Flotow is now famous for one thing, his opera Martha, which was premiered in 1847. It held the stage right through into the 20th century but has more recently faded from popularity, joining the other 30 or so operas he penned, not to mention many works in other genres. These performances of both piano concertos are splendidly crisp with an enthusiastic orchestral accompaniment from one of the Czech Republic’s ‘other’ orchestras. The pianist is a very skilled musician and though lacking comparisons one cannot imagine anyone doing a better job with these surprisingly unknown pieces. Why are they not performed regularly? For me they are as much fun to hear as the Liszt and Chopin concertos but I imagine aficionados of these much better known composers may balk at the comparison. The Jubel Overture, written in 1857 to celebrate the re-opening of Schwerin Castle where Flotow served as musical Intendant, is another entertaining piece, full of pomp and splendour. Finally there are all five movements of the Incidental Music to a five act play by Putlitz about the man who became William III of England. The second interlude, that for Act 3, is striking for having ‘Rule Britannia’ as its main theme, which also returns in the Act 5 Interlude. Once again Flotow demonstrates his gifts for mixing melody and drama and leaves me perplexed that such music has sunk into utter obscurity.
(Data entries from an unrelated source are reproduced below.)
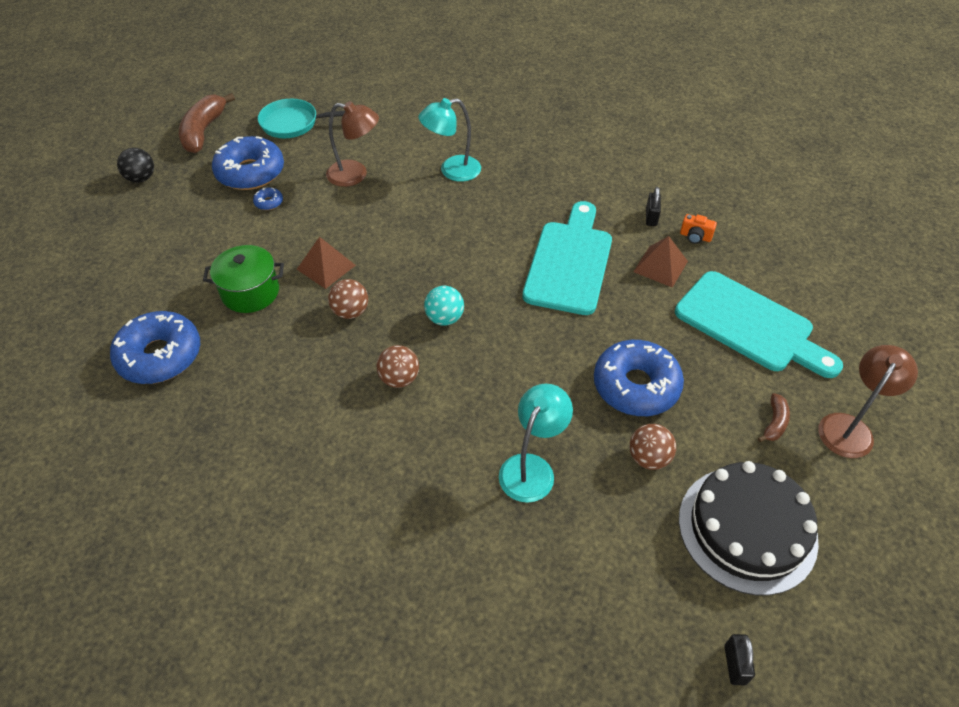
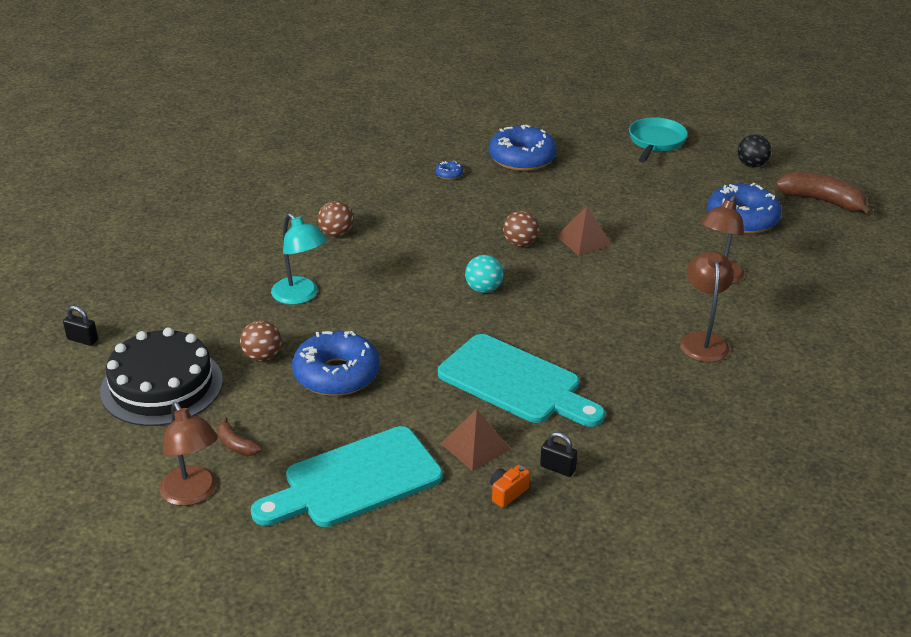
camera: 110 degrees right, 15 degrees down
(250, 292) = (571, 201): green pot -> none
(269, 202) = (690, 223): blue donut -> blue donut (449, 174)
(293, 123) = (824, 253): turquoise pan -> turquoise pan (656, 142)
(399, 379) = (430, 254): brown ball -> brown ball (336, 234)
(452, 171) = (702, 340): turquoise lamp -> brown lamp

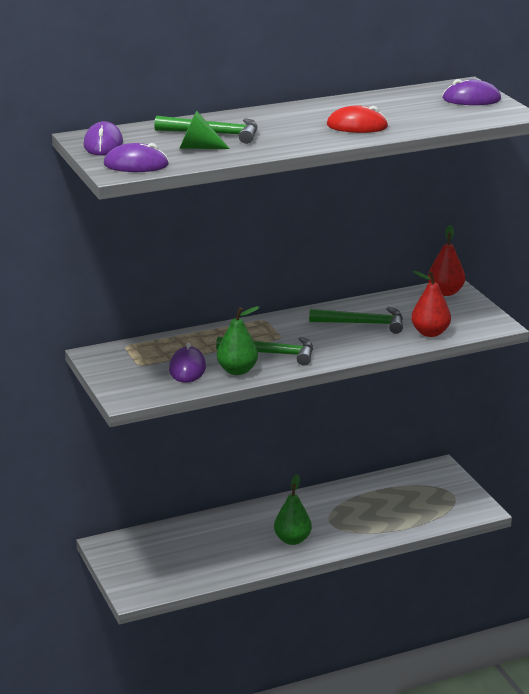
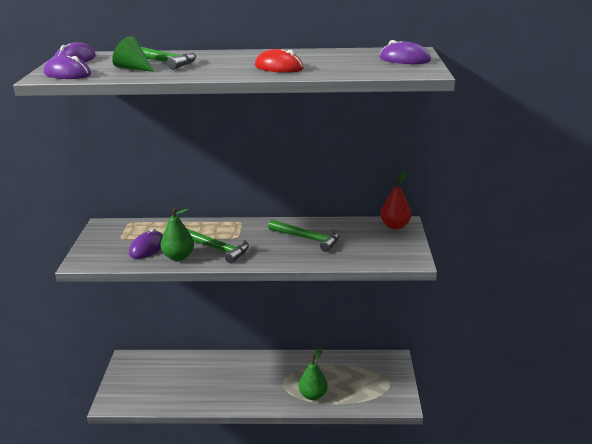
camera: 25 degrees right, 0 degrees up
(292, 540) = (246, 390): green pear -> green pear (313, 395)
(430, 333) = (352, 256): red pear -> none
There is a much needed essay in the booklet about Flotow and his music, though the French essay is greatly shortened compared to the German and English versions. There is a problem with the recording which, though clean and clear, has its channels reversed so that the violins come from the right and the cellos and basses from the left. Most modern equipment, mine included, cannot correct for this so one either tolerates it, reverses amplifier connections, or doesn’t buy the disk. Try to avoid the final choice because this really is a most enjoyable hour’s worth.